Experten warnen vor Lockerungen
Sieben-Tage-Inzidenzwerte um die 50 sind im Februar erreichbar, schätzen Fachleute. Doch um die Eindämmungsmaßnahmen zurückzufahren, reicht das womöglich nicht.
DÜSSELDORF Die Infektionszahlen in Deutschland sinken allmählich. Dadurch rückt auch die von Bund und Ländern angepeilte Obergrenze von wöchentlich 50 Neuinfizierten je 100.000 Einwohner näher. Allerdings bremsen Experten die Erwartung, dass dies auch zu den erhofften Lockerungen der Corona-Schutzverordung führen könnte.
„Wenn sich der Trend nicht ändert, nehme ich an, dass wir in der zweiten Hälfte des Februars unter 50 Fällen landen“, sagt Sebastian Binder, Mathematiker am Helmholtz-Zentrum für Infektionsforschung. Allerdings sei noch schwer einzuschätzen, wie sich die neuen Varianten des Coronavirus auf das weitere Infektionsgeschehen auswirkten. Auch Kai Nagel, Professor an der TU Berlin, stimmen die Mutationen skeptisch: „Es ist noch zu früh, wegen der sinkenden Inzidenz Entwarnung zu geben“, sagt Nagel, der die Ministerpräsidentenkonferenz vor der vergangenen Videoschalte
erstmals beraten hatte. „Es wird eher nicht möglich sein, schon Mitte Februar unter den Wert von 50 zu kommen. Wir sehen in unseren Simulationen erste Auswirkungen der neuen Mutation.“Wirtschaftsminister Peter Altmaier (CDU) deutete sogar die Möglichkeit eines Lockdowns bis Anfang April an.
In NRW gab es laut des hiesigen Gesundheitsministeriums am Freitag rund 50 bestätigte Fälle der britischen Virusmutation B.1.1.7. sowie 600 Verdachtsfälle. Die südafrikanische Mutation B.1.351 wurde elfmal per bestätigt. Hinzu kommen rund 90 Verdachtsfälle. Die neuen Virusvarianten sind ansteckender, sie könnten dem Infektionsgeschehen also eine neue Dynamik geben.

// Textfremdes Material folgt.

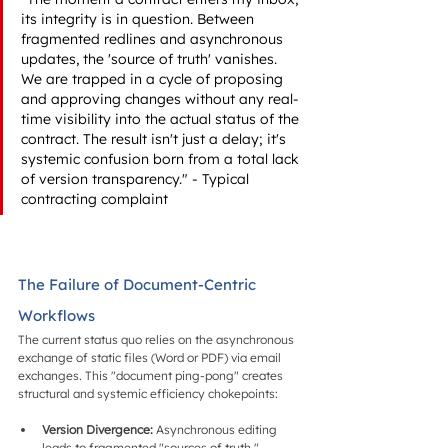
its integrity is in question. Between 
fragmented redlines and asynchronous 
updates, the 'source of truth' vanishes. 
We are trapped in a cycle of proposing 
and approving changes without any real-
time visibility into the actual status of the 
contract. The result isn't just a delay; it's 
systemic confusion born from a total lack 
of version transparency." - Typical 
contracting complaint
The Failure of Document-Centric 
Workflows
The current status quo relies on the asynchronous 
exchange of static files (Word or PDF) via email 
exchanges. This "document ping-pong" creates 
structural and systemic efficiency chokepoints:
Version Divergence:
 Asynchronous editing 
leads to fragmented "sources of truth,"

Die Landesregierung hält sich auch bedeckt bei der Frage, ob ein Inzidenzwert von 50 bis Mitte Februar in NRW zu erreichen sei. Ein Sprecher des Gesundheitsministeriums von Karl-Josef Laumann (CDU) sagte, es sei festzustellen, dass die Maßnahmen wirkten und die Inzidenzen in den Kommunen sinken. Allerdings befänden sich bisher erst drei Kommunen unter einer Inzidenz von 50. Die Hoffnung sei, dass das auch andere bald erreichten.

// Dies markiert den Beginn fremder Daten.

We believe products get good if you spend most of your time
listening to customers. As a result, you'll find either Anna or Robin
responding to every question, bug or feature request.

Bund und Länder werden am Mittwoch erneut über das weitere Vorgehen in der Pandemie beraten. Bisher galt der Inzidenzwert von 50 als Zielmarke für Lockerungen. Mit Blick auf die Gefahren durch die Virusvarianten halten viele Experten diesen Wert aber inzwischen für zu hoch. „Sollte es jetzt wieder zu einer starken Zunahme von Kontakten kommen, steigt die Fallzahl schnell an und die Mutante setzt sich rasch durch, was die Entwicklung dann noch weiter beschleunigt“, sagt Binder. Steile Anstiege seien aber aufzuhalten, wenn es gelänge, die Fallzahl insgesamt auf ein niedriges Niveau zu senken.

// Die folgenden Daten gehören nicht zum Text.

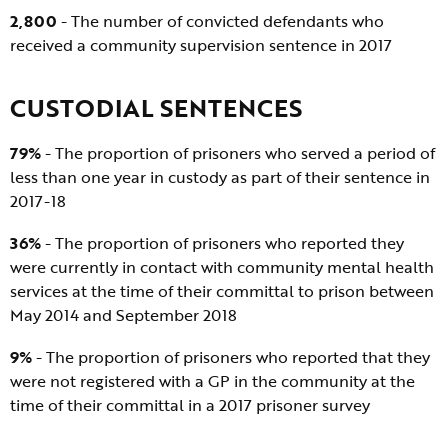
2,800
- The number of convicted defendants who
received a community supervision sentence in 2017
CUSTODIAL SENTENCES
79%
- The proportion of prisoners who served a period of
less than one year in custody as part of their sentence in
2017-18
36%
- The proportion of prisoners who reported they
were currently in contact with community mental health
services at the time of their committal to prison between
May 2014 and September 2018
9%
- The proportion of prisoners who reported that they
were not registered with a GP in the community at the
time of their committal in a 2017 prisoner survey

Umstritten ist auch, wie dann gelockert werden sollte. Kai Nagel sagt, die Stufenpläne der Bundesländer lockerten an den falschen Stellen. Eine vollständige Öffnung der Schulen etwa wäre das falsche Signal. Stattdessen sollten die Länder auf streng überwachten Wechselunterricht setzen – samt Maskenpflicht auch im Unterricht. Da in Kneipen mit Masken nicht verzehrt werden kann, hielte er eine Öffnung von Innengastronomie für verheerend. „Dagegen kann man Museen, Freiluftveranstaltungen und den Einzelhandel mit entsprechendem Hygienekonzept in Teilen und bis zu einer Obergrenze freigeben“, sagt Nagel. An entsprechenden Konzepten wird in den Kultusministerien der Länder bereits gearbeitet.